Lo scrittore ha ben pensato di sfruttare il suo eroe e tutto il suo repertorio già consolidato, ed eccoci alle prese con nuovi enigmi, nuovi misteri, nuovi imbarazzanti saccheggi dalle arti italiane. Per timore che non bastasse, ha attinto a piene mani dall’immaginario paranoico-catastrofico più abusato, dai rischi provocati dalla sovrappopolazione a una micidiale pandemia, dalle cospirazioni internazionali ai mercenari senza scrupoli. Insomma, ci ha messo di tutto un po’, secondo il principio del melius abundare quam deficere. Giusto per essere sicuri di fare centro.
Il codice da Vinci aveva un suo perché, condivisibile o meno. Angeli e demoni, forse. Con Inferno siamo ai limiti della presa per i fondelli. Ron Howard (o Dan Brown, non saprei) ci offre una storia costruita sulla faciloneria, come se noi ci bevessimo tutto. Italiani che urlano, gesticolano e di cognome fanno Busoni e Marconi, i due protagonisti (Tom Hanks e Felicity Jones, davvero sprecati) che riescono a entrare persino nei luoghi chiusi al

pubblico senza che nessuno se ne accorga mai, il capo dell’OMS che ingaggia una lotta corpo a corpo con i terroristi (e la polizia dov’è?). Ma ti prego.
L’errore più grave è stato quello di voler inserire per forza degli indovinelli da risolvere.
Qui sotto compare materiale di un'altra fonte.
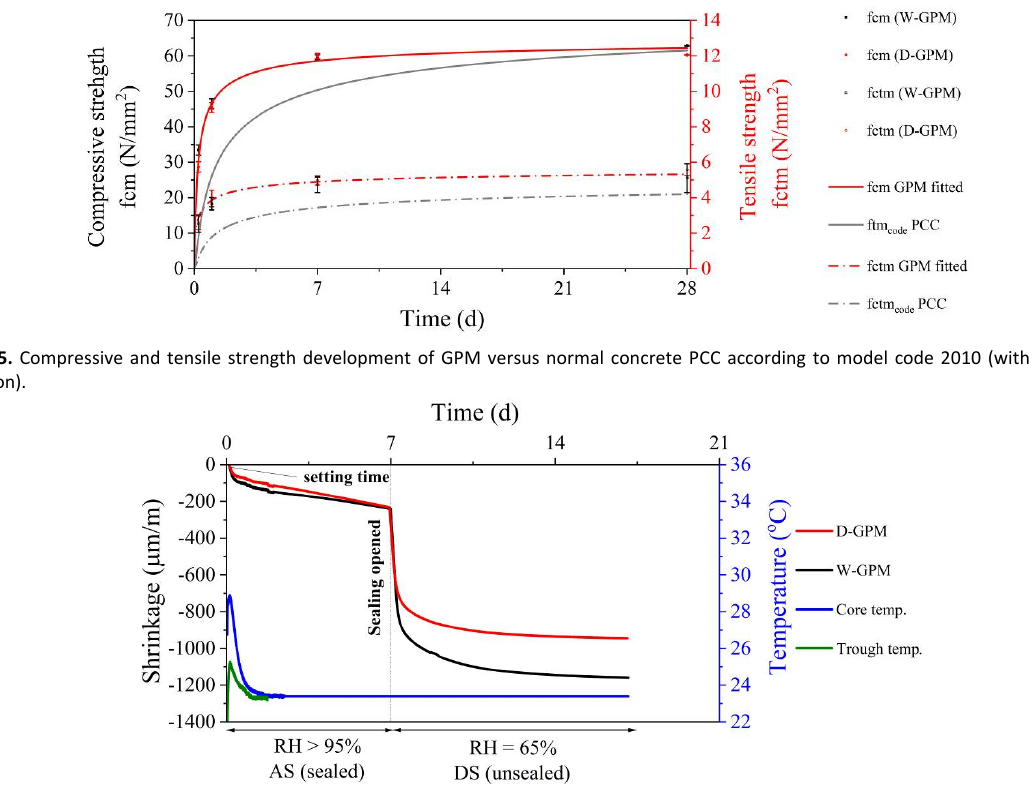
Figure 6. AS measured under sealed conditions in the first period (0 ‐ 7 d); DS measured under 50% RH at 23 °C subsequently (7 ‐ 17 d) with the unsealed shrinkage trough. Additionally, temperatures of GPM in the core of the specimens and of the inner bottom of the steel trough are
Come se il fulcro della storia non fosse un potentissimo virus che rischia di dimezzare la popolazione del nostro pianeta. La presenza del povero Dante e compagnia bella non è altro che una forzatura, che di fatto non convince per niente. Pare che il romanzo, in realtà, insista di più su tutto l’aspetto artistico e culturale della faccenda, ma questo non cambia le carte in tavola: non c’è motivo per cui un criminale che vuole far scoppiare una bomba debba piazzare degli indizi relativi alla Divina Commedia sulle sue tracce, non c’è motivo per cui il professore debba avere delle visioni dell’inferno dantesco, anzi, non c’è proprio motivo per cui debba esserci in questa storia.
Penso sia chiaro, a questo punto, che non ho letto il libro, e non ho intenzione di farlo. Ron Howard e Dan Brown ci chiedono ancora una volta di prestar fede ad un personaggio già insopportabilmente sapientone, che guarda caso sa sempre tutto di tutto, che corre e salta come un ventenne nonostante sia evidentemente fuori forma e avanti con gli anni, e che sventa pure minacce mondiali fermando i manigoldi con le proprie mani. No, è troppo.